DIRECTIONS - From the material below, copy each line that holds the word "shoulder".

TASK MATERIAL -
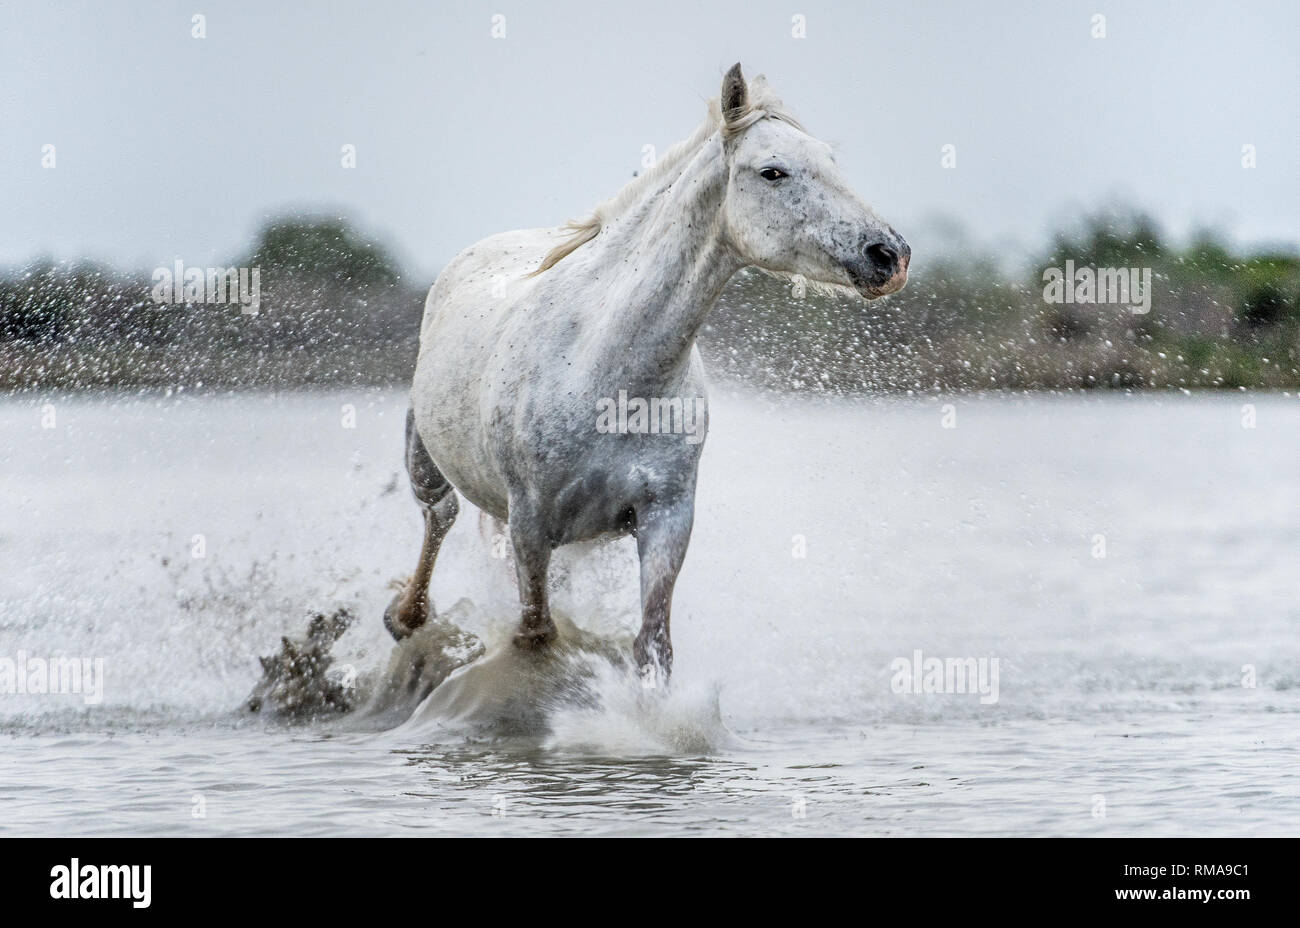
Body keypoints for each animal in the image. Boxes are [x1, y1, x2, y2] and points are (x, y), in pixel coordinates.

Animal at [383, 63, 909, 682]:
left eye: (831, 162)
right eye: (772, 171)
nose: (889, 256)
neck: (605, 370)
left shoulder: (666, 518)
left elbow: (653, 646)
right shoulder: (530, 523)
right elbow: (536, 633)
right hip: (426, 460)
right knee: (438, 517)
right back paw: (406, 616)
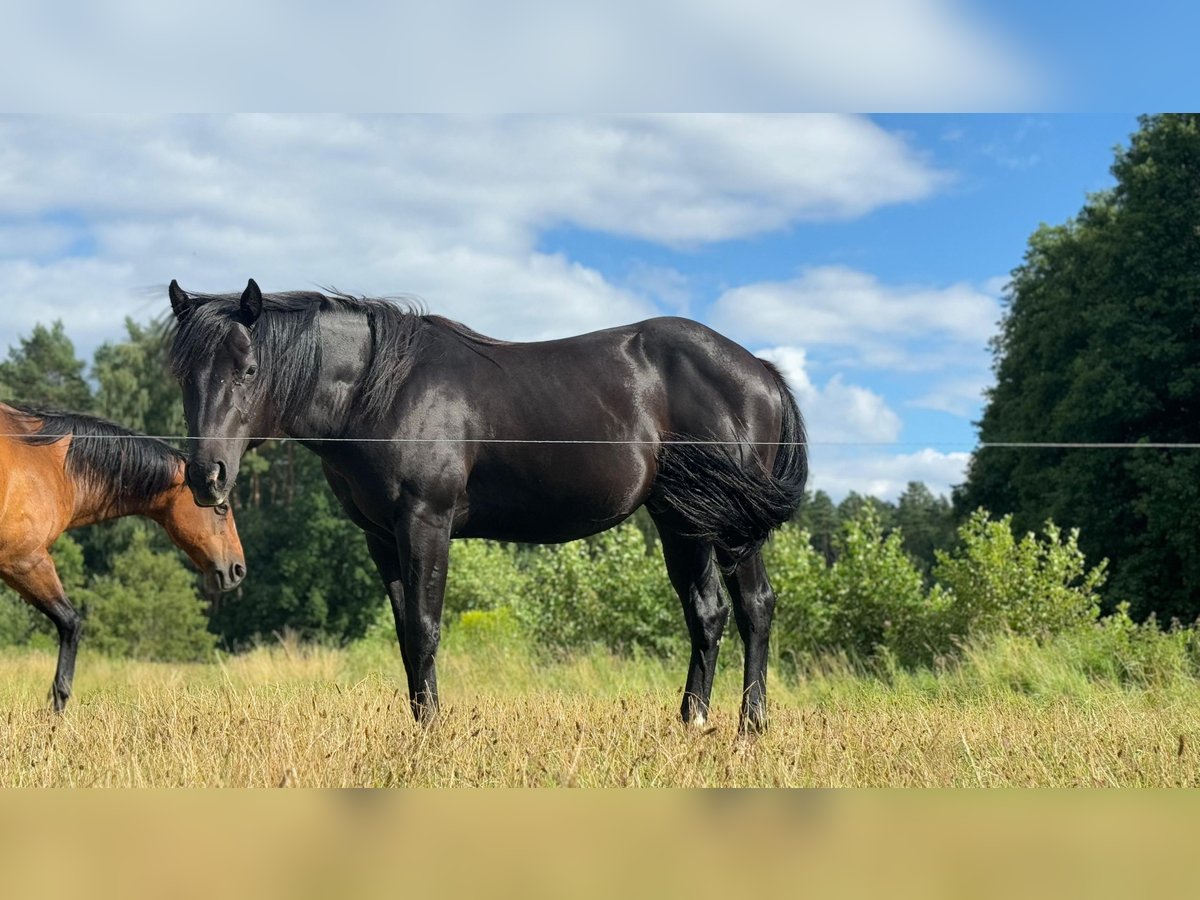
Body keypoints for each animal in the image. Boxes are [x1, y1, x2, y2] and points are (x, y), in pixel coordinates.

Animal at [166, 280, 806, 734]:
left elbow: (425, 629)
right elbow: (404, 632)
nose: (206, 475)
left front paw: (432, 733)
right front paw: (418, 727)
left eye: (249, 370)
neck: (383, 390)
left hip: (728, 526)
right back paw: (693, 721)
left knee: (754, 606)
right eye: (182, 376)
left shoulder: (424, 522)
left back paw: (750, 726)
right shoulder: (381, 537)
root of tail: (762, 371)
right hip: (682, 521)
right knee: (707, 612)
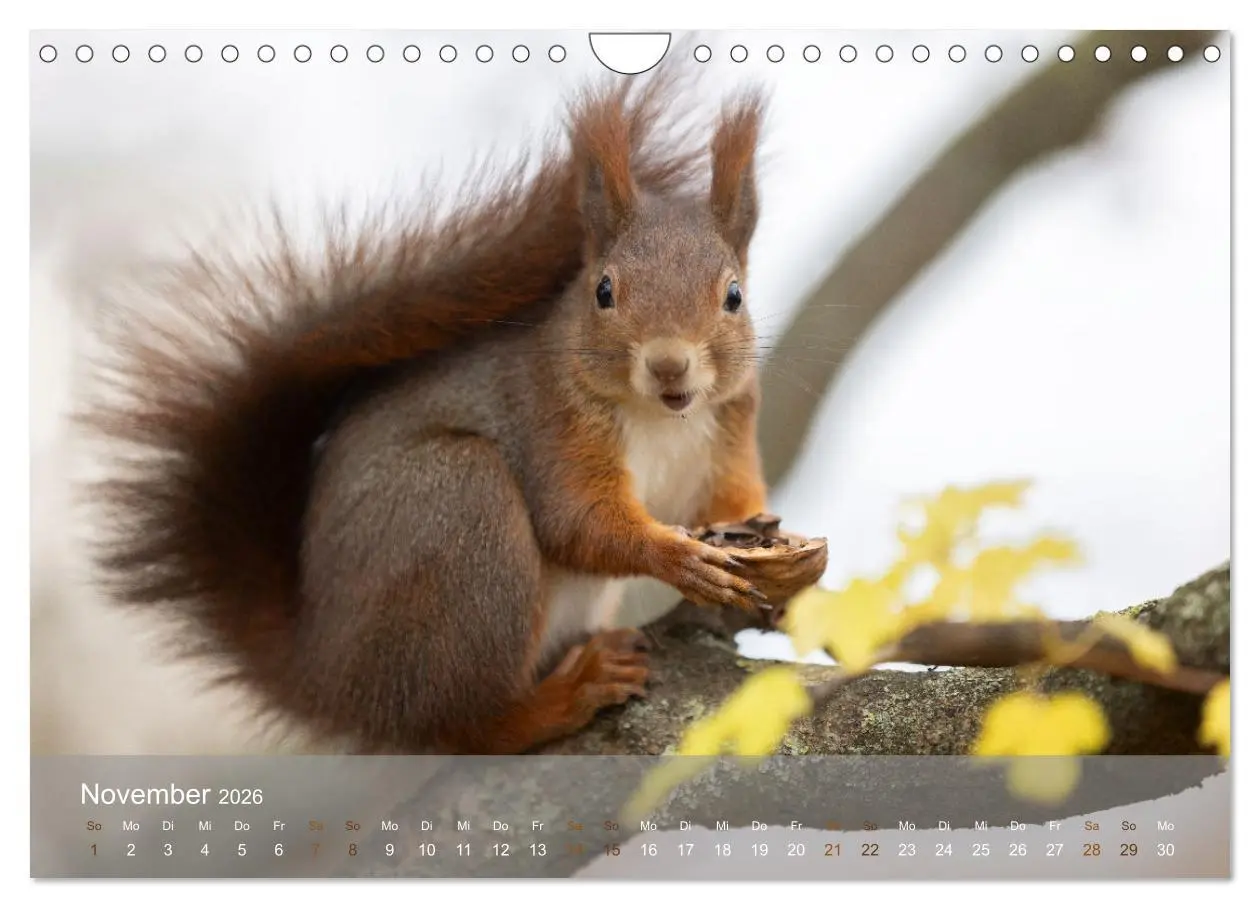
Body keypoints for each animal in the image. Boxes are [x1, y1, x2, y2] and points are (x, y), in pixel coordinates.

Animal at [81, 70, 772, 755]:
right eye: (604, 290)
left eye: (735, 295)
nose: (668, 365)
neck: (663, 418)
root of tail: (328, 678)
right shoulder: (549, 417)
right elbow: (577, 520)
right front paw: (677, 558)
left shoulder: (729, 431)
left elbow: (731, 503)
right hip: (459, 514)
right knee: (465, 722)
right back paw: (564, 696)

EXERCISE ANSWER -
left shoulder: (666, 518)
right shoulder: (530, 523)
left shoulder: (424, 522)
right shoulder: (381, 537)
right shoulder: (549, 417)
left shoulder: (729, 431)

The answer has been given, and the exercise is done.